Compute how many lines in the data below contain "Faithful"; answer only with that number.
━━━━━━━━━━━━━━━━
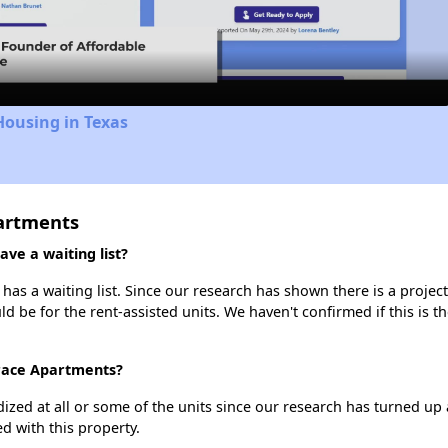
Video
Housing in Texas
partments
ve a waiting list?
as a waiting list. Since our research has shown there is a projec
uld be for the rent-assisted units. We haven't confirmed if this is 
rrace Apartments?
dized at all or some of the units since our research has turned up 
d with this property.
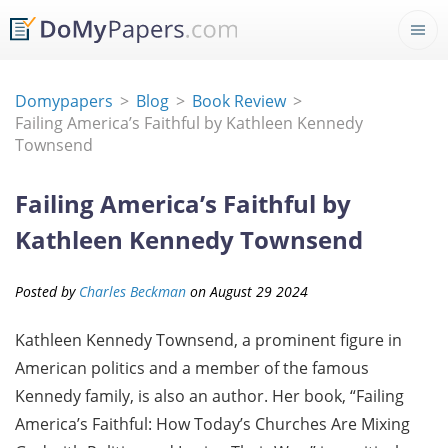
Domypapers
Blog
Book Review
Failing America’s Faithful by Kathleen Kennedy
Townsend
Failing America’s Faithful by
Kathleen Kennedy Townsend
Posted by
Charles Beckman
on
August
29
2024
Kathleen Kennedy Townsend, a prominent figure in
American politics and a member of the famous
Kennedy family, is also an author. Her book, “Failing
America’s Faithful: How Today’s Churches Are Mixing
━━━━━━━━━━━━━━━━
● Exercise result
3